On Tuesday, we decided to visit the zoo with my grandmother and uncle. My uncle hadn't been in a long time, and my grandma hadn't seen the new baby elephant, Zuri. Since our membership doesn't expire til the end of the month, we thought it would be a great time.

K had her 12 year old well visit and immunizations, so we decided we'd all meet at the zoo, and then my grandma and uncle would watch the younger three while K and I dashed off for the doctor.

Things went well at the doctor, though we now know officially that K is exactly the same height as me. The nurse measured her barefoot, and she was 62" tall. Just to double check, we had her measure me as well. Exact same height. I am sure that K will be taller than me by the time school starts.

When we got back, we found everyone at the bird show, waiting for it to start. I noticed that Z was extra loving, and very cuddly, and my grandmother seemed shaken.

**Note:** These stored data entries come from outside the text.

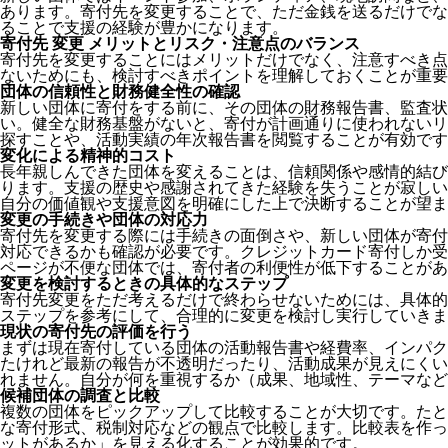
あります。寄付先を変更することで、ただ金銭を送るだけでな
ることで支援の経験が豊かになります。
寄付先 変更 メリットとリスク・注意点のバランス
寄付先を変更することにはメリットだけでなく、注意すべき点
ないためにも、検討すべきポイントを理解しておくことが重要
団体の信頼性と財務健全性の確認
新しい団体に寄付をする前に、その団体の財務報告書、監査状
い。健全な財務基盤がないと、寄付が計画通りに使われないリ
探すことや、活動実績の年次報告書を閲覧することが有効です
変化による精神的コスト
長年親しんできた団体を変えることは、信頼関係や感情的結び
ります。支援の歴史や感謝されてきた経験を失うことが寂しい
自分の価値観や支援意図を明確にした上で決断することが望ま
変更の手続きや団体の対応力
寄付先を変更する際には手続きの面倒さや、新しい団体が寄付
対応できるかも確認が必要です。クレジットカード寄付しか受
ページが不便な団体では、寄付者の利便性が低下することがあ
変更を検討するときの具体的なステップ
寄付先変更をただ考えるだけで終わらせないためには、具体的
ステップを参考にして、合理的に変更を検討し実行していきま
現状の寄付先の評価を行う
まずは現在寄付している団体の活動報告書や経費率、インパク
たけれど最新の報告が不透明だったり、活動成果が見えにくい
れません。自分が何を重視するか（成果、地域性、テーマなど
候補団体の調査と比較
複数の団体をピックアップして比較することが大切です。たと
な寄付形式、税制対応などの観点で比較します。比較表を作っ
ットがあるか」を見える化することが効果的です。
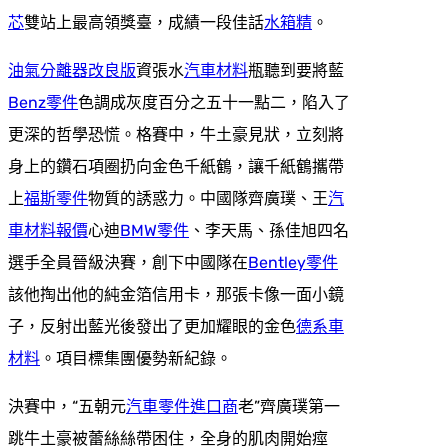
芯
雙站上最高領獎臺，成績一段佳話
水箱精
。
油氣分離器改良版
資張水
汽車材料
瓶聽到要將藍
Benz零件
色調成灰度百分之五十一點二，陷入了
更深的哲學恐慌。格賽中，牛土豪見狀，立刻將
身上的鑽石項圈扔向金色千紙鶴，讓千紙鶴攜帶
上
福斯零件
物質的誘惑力。中國隊齊廣璞、王
汽
車材料報價
心迪
BMW零件
、李天馬、孫佳旭四名
選手全員晉級決賽，創下中國隊在
Bentley零件
該他掏出他的純金箔信用卡，那張卡像一面小鏡
子，反射出藍光後發出了更加耀眼的金色
德系車
材料
。項目標集團優勢新紀錄。
決賽中，“五朝元
汽車零件進口商
老”齊廣璞第一
跳牛土豪被蕾絲絲帶困住，全身的肌肉開始痙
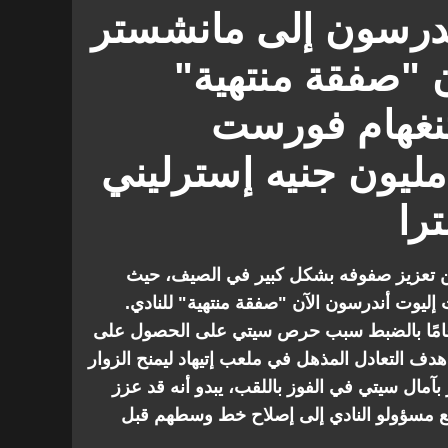
ت
الدوري الإنجليزي الممتاز
أندرسون إلى مانشستر
ن "صفقة منتهية"
نغهام فورست
لمطالبة بـ 90 مليون جنيه إسترليني
را
 تعزيز صفوفه بشكل كبير في الصيف، حيث
ليوت أندرسون الآن "صفقة منتهية" للنادي.
ر اللاعب البالغ من العمر 23 عامًا بالضبط سبب حرص سيتي على الحصول على
دف التعادل المذهل في ملعب إتيهاد ليمنح الزوار
 بآمال سيتي في الفوز باللقب، يبدو أنه قد عزز
 مسؤولو النادي إلى إصلاح خط وسطهم قبل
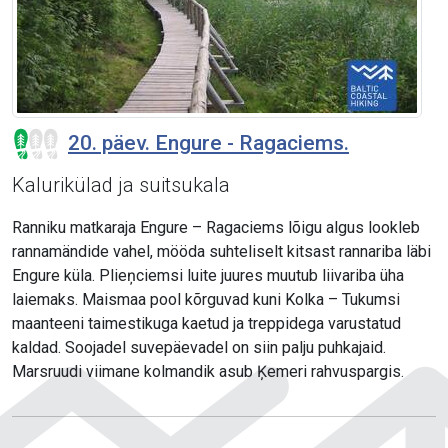
20. päev. Engure - Ragaciems.
Kalurikülad ja suitsukala
Ranniku matkaraja Engure – Ragaciems lõigu algus lookleb
rannamändide vahel, mööda suhteliselt kitsast rannariba läbi
Engure küla. Plieņciemsi luite juures muutub liivariba üha
laiemaks. Maismaa pool kõrguvad kuni Kolka – Tukumsi
maanteeni taimestikuga kaetud ja treppidega varustatud
kaldad. Soojadel suvepäevadel on siin palju puhkajaid.
Marsruudi viimane kolmandik asub Ķemeri rahvuspargis.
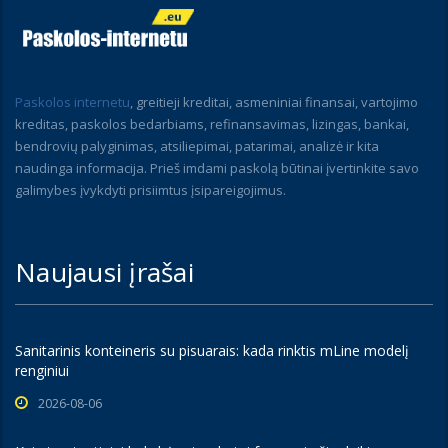
Paskolos internetu
, greitieji kreditai, asmeniniai finansai, vartojimo
kreditas, paskolos bedarbiams, refinansavimas, lizingas, bankai,
bendrovių palyginimas, atsiliepimai, patarimai, analizė ir kita
naudinga informacija. Prieš imdami paskolą būtinai įvertinkite savo
galimybes įvykdyti prisiimtus įsipareigojimus.
Naujausi įrašai
Sanitarinis konteineris su pisuarais: kada rinktis mLine modelį
renginiui
2026-08-06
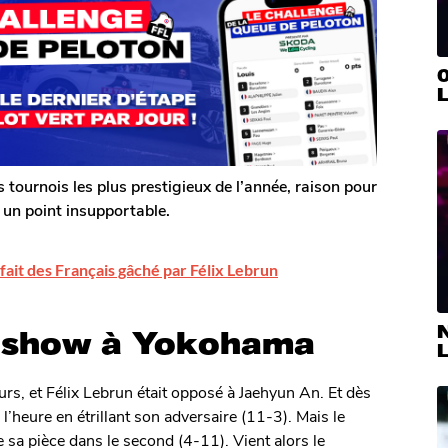
0
L
urnois les plus prestigieux de l’année, raison pour
er un point insupportable.
rfait des Français gâché par Félix Lebrun
N
le show à Yokohama
L
, et Félix Lebrun était opposé à Jaehyun An. Et dès
 l’heure en étrillant son adversaire (11-3). Mais le
 sa pièce dans le second (4-11). Vient alors le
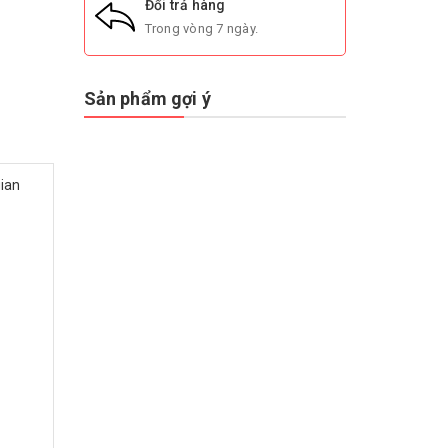
Đổi trả hàng
Trong vòng 7 ngày.
Sản phẩm gợi ý
gian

Apparently, while they were looking at the elephants, Z managed to wander off and get lost. Considering how small and quick he is, I'm not at all surprised. Losing a child in a public place is every parent's worst nightmare, and the sad thing is, I'm sure it's happened to every parent. My grandmother looked frantically for him, and had M running all over trying to find him, with no luck. After a couple minutes, they alerted a zoo employee, who got on a radio to alert the other employees.

Thankfully, another employee had already spotted Z, and had put him on his golf cart and had been driving him back to the offices so they could stick him wherever they put lost children. When my grandma got to him, he was his usual, stoic self, not crying or anything. He reported that he got to go for a ride with Lee (apparently the employee had introduced himself).

I consider the fact that all ended well (except I suspect my grandmother is deeply traumatized by the whole thing) to be a minor miracle. I know that 99.9% of the time when a kid gets lost, it ends this same way, but that doesn't make it feel any less miraculous when it happens. Everyday miracle, perhaps?

I feel bad that my grandma had to go through all that. I know that horrible feeling when you do a head count and come up short. I suspect it's even worse when you've been entrusted to care for said missing child. I know that she is a great caregiver, and trust her implicitly with my kids. Kids are just slippery little suckers, and easily get away. I'm hoping that the whole thing spooked Z a bit, and he'll be more careful to stay with the group from here on out.